→ Dataset entries:
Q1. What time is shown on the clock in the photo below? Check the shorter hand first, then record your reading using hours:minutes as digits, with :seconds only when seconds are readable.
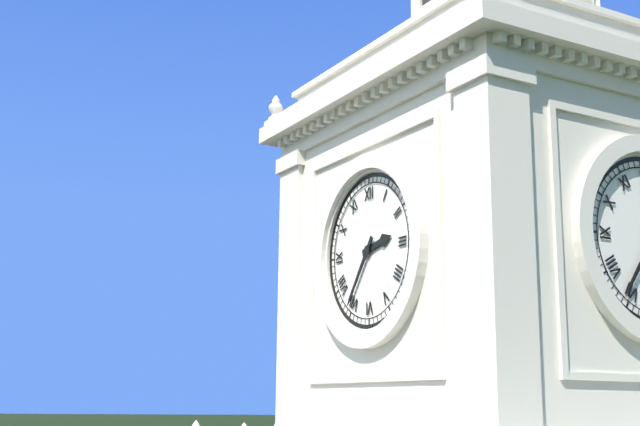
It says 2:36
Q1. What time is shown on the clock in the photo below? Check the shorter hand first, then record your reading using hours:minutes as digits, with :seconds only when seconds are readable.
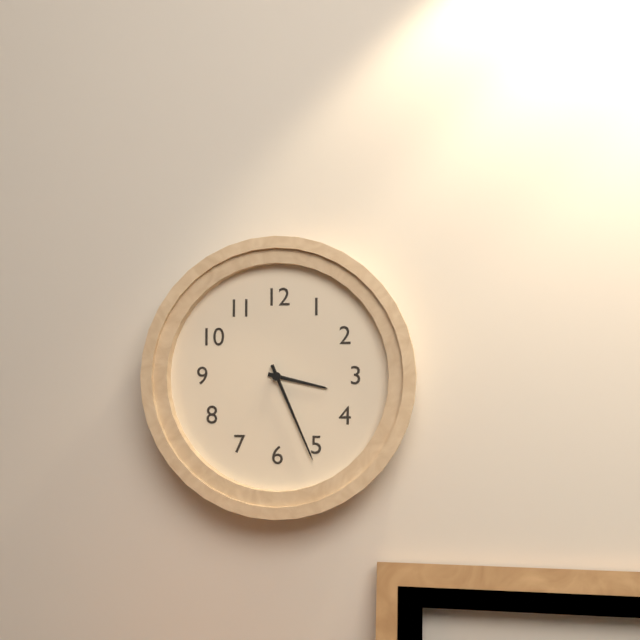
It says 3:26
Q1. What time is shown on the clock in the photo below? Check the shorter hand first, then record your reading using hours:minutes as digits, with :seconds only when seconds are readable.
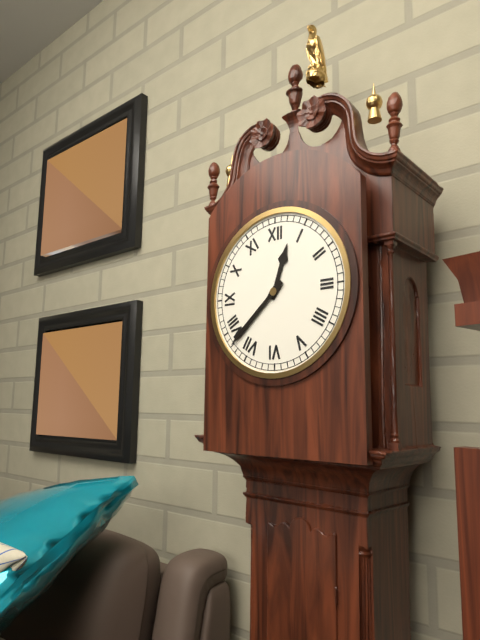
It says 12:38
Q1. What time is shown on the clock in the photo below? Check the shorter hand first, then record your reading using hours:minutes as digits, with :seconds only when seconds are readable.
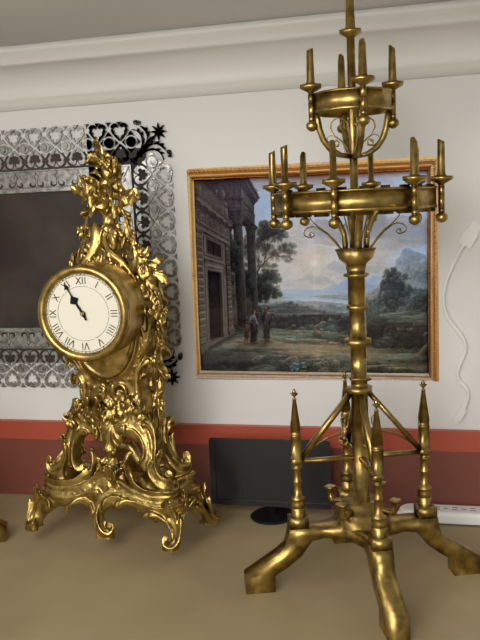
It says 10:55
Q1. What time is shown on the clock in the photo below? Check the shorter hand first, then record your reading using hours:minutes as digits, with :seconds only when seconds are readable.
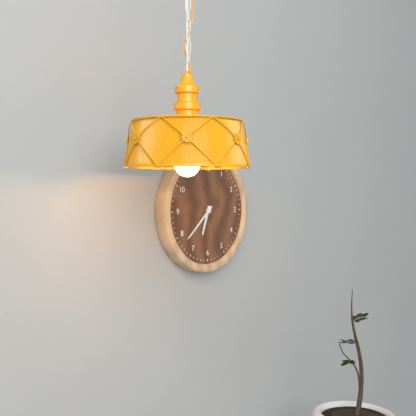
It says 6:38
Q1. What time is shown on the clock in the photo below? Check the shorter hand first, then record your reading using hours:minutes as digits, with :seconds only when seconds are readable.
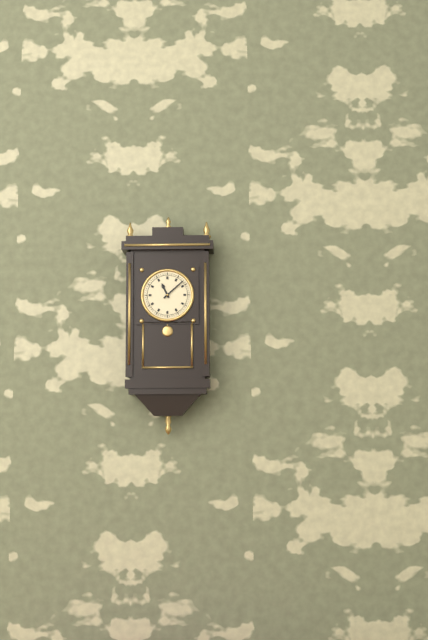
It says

→ Directive: Copy all of the data above word for word, leaving out the pictures.

→ Complete output:
Q1. What time is shown on the clock in the photo below? Check the shorter hand first, then record your reading using hours:minutes as digits, with :seconds only when seconds are readable.
It says 2:36
Q1. What time is shown on the clock in the photo below? Check the shorter hand first, then record your reading using hours:minutes as digits, with :seconds only when seconds are readable.
It says 3:26
Q1. What time is shown on the clock in the photo below? Check the shorter hand first, then record your reading using hours:minutes as digits, with :seconds only when seconds are readable.
It says 12:38
Q1. What time is shown on the clock in the photo below? Check the shorter hand first, then record your reading using hours:minutes as digits, with :seconds only when seconds are readable.
It says 10:55
Q1. What time is shown on the clock in the photo below? Check the shorter hand first, then record your reading using hours:minutes as digits, with :seconds only when seconds are readable.
It says 6:38
Q1. What time is shown on the clock in the photo below? Check the shorter hand first, then record your reading using hours:minutes as digits, with :seconds only when seconds are readable.
It says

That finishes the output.